The high-mobility group A (HMGA) proteins contain three AT hook DNA-binding motifs that mediate binding to the AT-rich regions in the minor groove of DNA. Two types of HMGA proteins, HMGA1 and HMGA2, with similar functions are encoded by two different genes at chromosomal loci 6p21.3 and 12q15, respectively [4]. HMGA plays an important role in several biological processes such as regulation of transcription, differentiation, and neoplastic transformation [5].
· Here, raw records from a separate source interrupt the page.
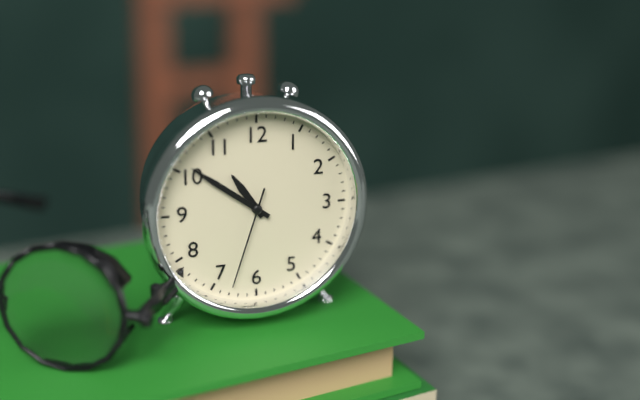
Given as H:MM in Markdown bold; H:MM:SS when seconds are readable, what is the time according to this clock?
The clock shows **10:51:33**
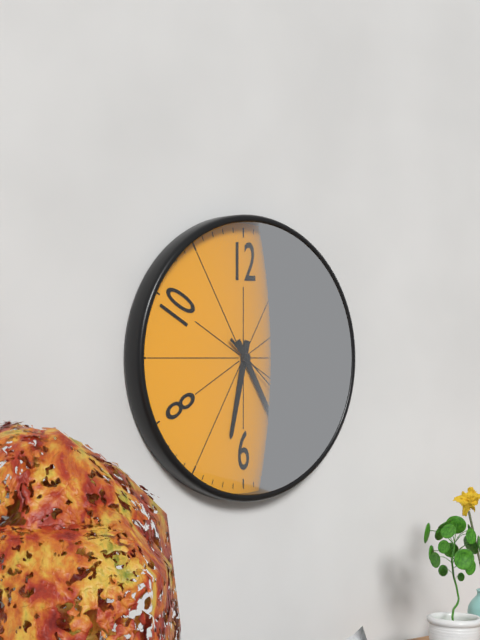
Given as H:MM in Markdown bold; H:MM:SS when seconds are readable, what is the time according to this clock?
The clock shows **6:25:22**
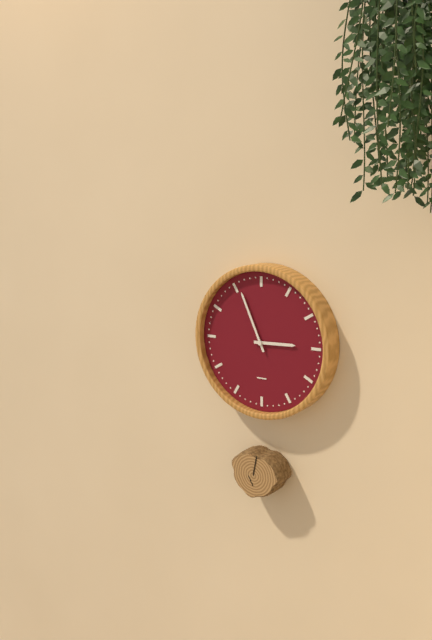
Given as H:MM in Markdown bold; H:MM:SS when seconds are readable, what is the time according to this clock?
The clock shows **2:56**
HMGA1 oncogene is widely expressed during embryonic development and is low or absent in most of the differentiated tissues in adults [6]. Recent study suggested that HMGA1 was induced by the Wnt/β-catenin pathway and maintains proliferation of gastric cancer cells [7]. Meanwhile, decreased expression of HMGA1 suppressed anchorage-independent cell proliferation, cellular motility, migration, and invasion in several cancer cell lines [8–11]. The high level of HMGA protein has been found in several malignant neoplasias, including colon cancer [12], breast cancer [13], prostatic cancer [14], pancreatic cancer [15], and ovarian cancer [16]. Furthermore, HMGA1 overexpression was associated with a highly malignant phenotype, also representing a poor prognostic factor since HMGA overexpression often correlated with the presence of metastasis, and with a short survival [17, 18]. Although the role of HMGA1 has been studied in many types of cancer, but little is known about the significance of HMGA1 in patients with NSCLC.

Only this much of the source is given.